Quello che è seguito è stato un ottovolante di nove giorni di eventi. I ricercatori devono ancora trovare un trattamento efficace per il COVID-19, e al momento del ricovero di John – relativamente presto nella diffusione della malattia a Chicago – i medici stavano provando ventilatori, idrossiclorochina e un farmaco antivirale dell’HIV chiamato lopinavir-ritonavir per i pazienti più malati.

John è stato trattato con tutti e tre.

Poco dopo essere stato intubato, la pressione sanguigna di John e la frequenza cardiaca hanno iniziato a scendere. I medici sono stati in grado di stabilizzare il suo cuore, ma i test hanno poi rivelato che i suoi reni non stavano lavorando bene.

“La complicazione principale di COVID-19 è la polmonite e problemi respiratori, ma stiamo anche comunemente vedendo lesioni renali acute”, ha detto Samantha Gunning, MD, un nefrologo che ha anche curato John.

I medici non sono ancora sicuri del perché questo accada, ma teorizzano che il danno renale possa essere causato dal virus stesso, o dalla privazione di ossigeno dell’organo o dall’infiammazione creata dalla risposta immunitaria del corpo stesso.

Nel frattempo, Julie aspettava ansiosamente a casa, incapace di visitare John a causa della natura altamente contagiosa del COVID-19. È rimasta in contatto con i medici di John per telefono e attraverso video chat, e ha chiamato le sue sorelle e il cognato per supporto.

“Si vive attraverso ‘Sto pianificando un funerale, sto andando a vivere come una vedova, o starà bene?'” ha detto Julie, che ha gestito il laboratorio di ematologia di UChicago Medicine per 27 anni prima di andare in pensione. “

La funzione renale di John alla fine ha recuperato, ma ha anche sofferto di coaguli di sangue, un’altra complicazione legata al virus. È stato trattato con farmaci fluidificanti del sangue per un coagulo nella parte superiore del braccio.

“È stata una strada difficile”, ha detto John.

Il 30 marzo, aveva recuperato abbastanza per respirare senza l’aiuto del tubo nella trachea.
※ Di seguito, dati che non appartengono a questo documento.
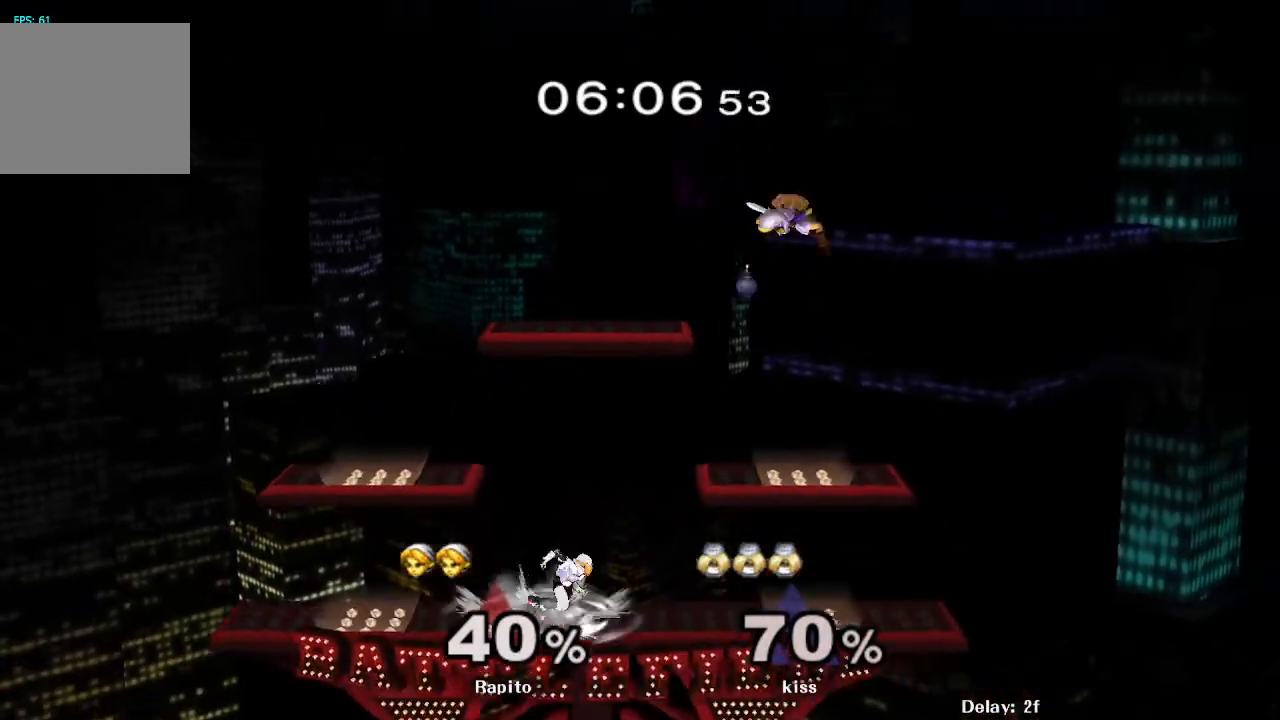
{"buttons": [], "left_stick": "center", "right_stick": "center", "events": [[50, "B", "down"], [167, "left_stick", "center"], [233, "B", "up"], [350, "left_stick", "right"], [467, "left_stick", "center"]]}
Finalmente in grado di parlare, ha usato l’umorismo per far fronte allo stress della malattia e di essere isolato dalla sua famiglia.

“Aveva un modo davvero buono di parlare di cose non ospedaliere e non legate al COVID-19”, ha detto Leonhard.
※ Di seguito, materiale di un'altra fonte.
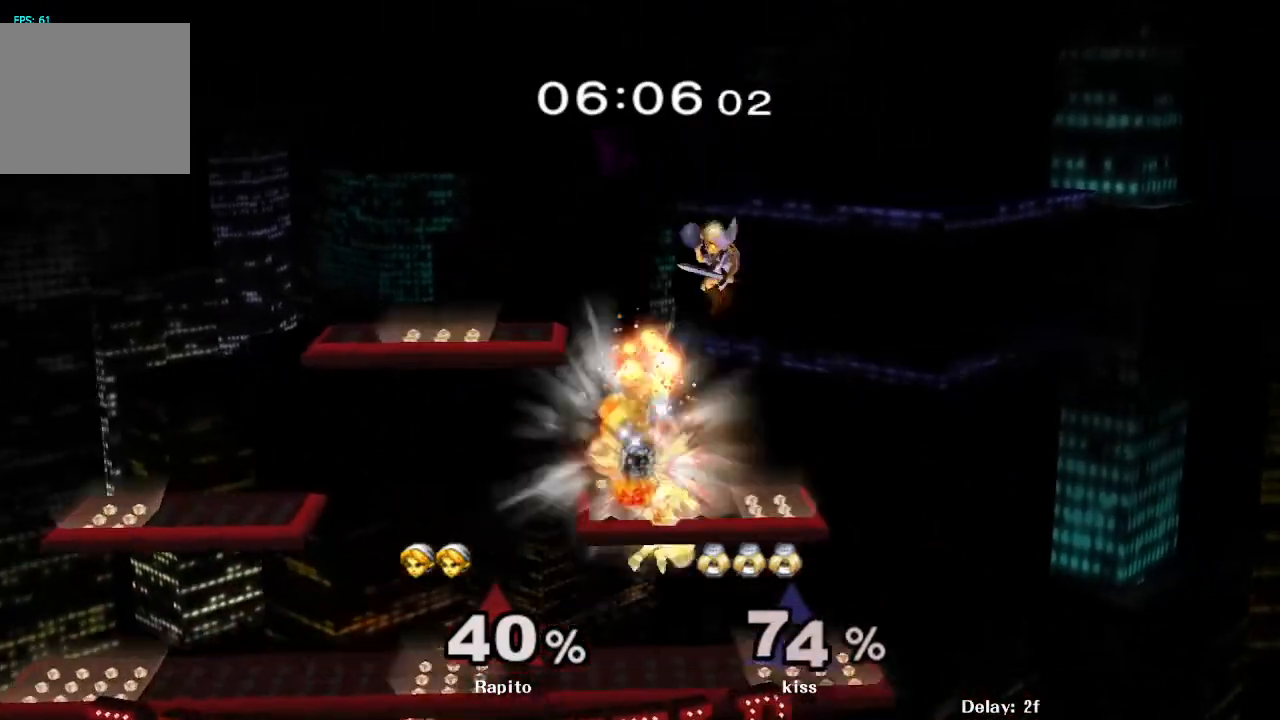
{"buttons": [], "left_stick": "left", "right_stick": "center", "events": [[400, "left_stick", "left"], [467, "Y", "down"], [483, "Y", "up"]]}
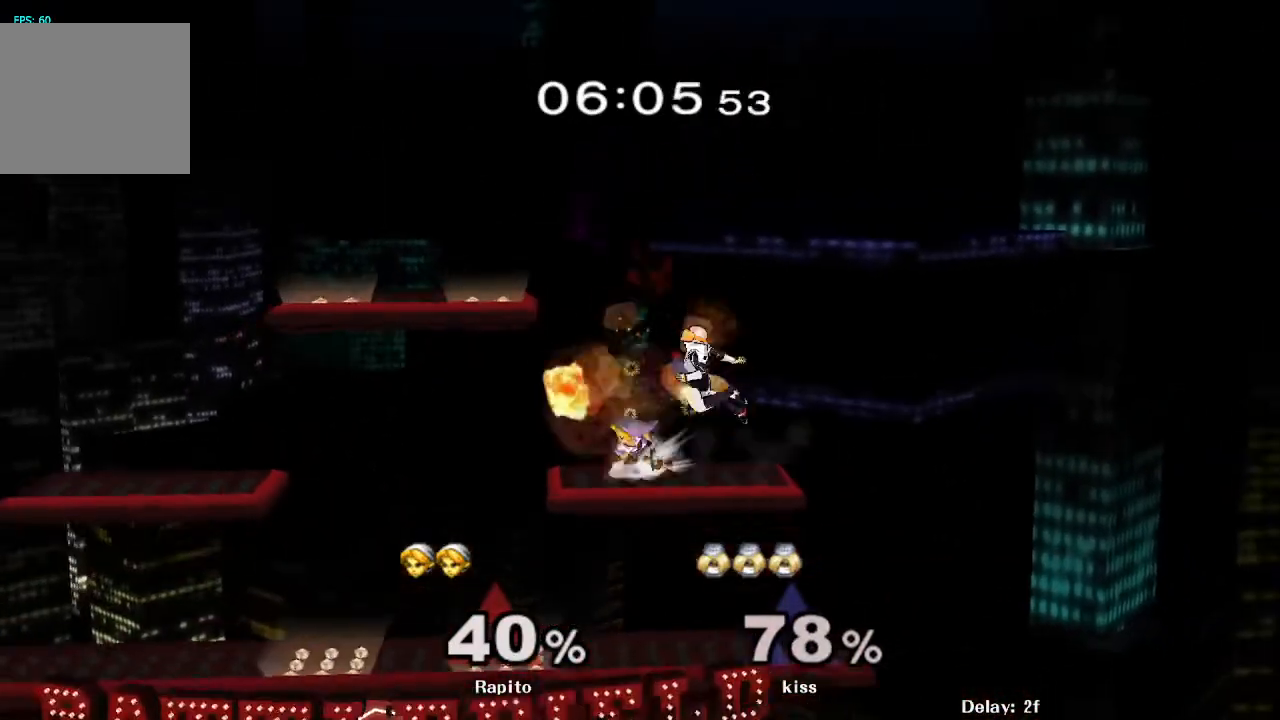
{"buttons": ["B"], "left_stick": "right", "right_stick": "center", "events": [[133, "left_stick", "right"], [150, "B", "down"]]}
John è stato infine dimesso dall’ospedale il 4 aprile, ed è sollevato di essere a casa e di essere sopravvissuto al COVID-19 e ad un respiratore.

“Si sentono storie in TV su persone che non ce l’hanno fatta – mi sento davvero fortunato, e sono grato al team che si è preso cura di me”, ha detto.

Dal suo recupero, i medici di UChicago Medicine hanno avuto un notevole successo nel tenere molti pazienti fuori dai ventilatori utilizzando cannule nasali ad alto flusso (tubi che erogano ossigeno attraverso il naso), ma i ventilatori sono ancora uno strumento critico per il trattamento dei pazienti più malati di COVID-19. Gli studi, tuttavia, hanno messo in dubbio l’efficacia sia dell’idrossiclorochina che del lopinavir-ritonavir.

“Speriamo di saperne presto di più su altri farmaci COVID-19, come il remdesivir, che ha mostrato promesse”, ha detto Leonhard. “Attualmente, la cosa migliore che possiamo fare per questi pazienti è fornire un’eccellente assistenza critica quando sono in terapia intensiva, seguita da un’eccellente assistenza di medicina generale.”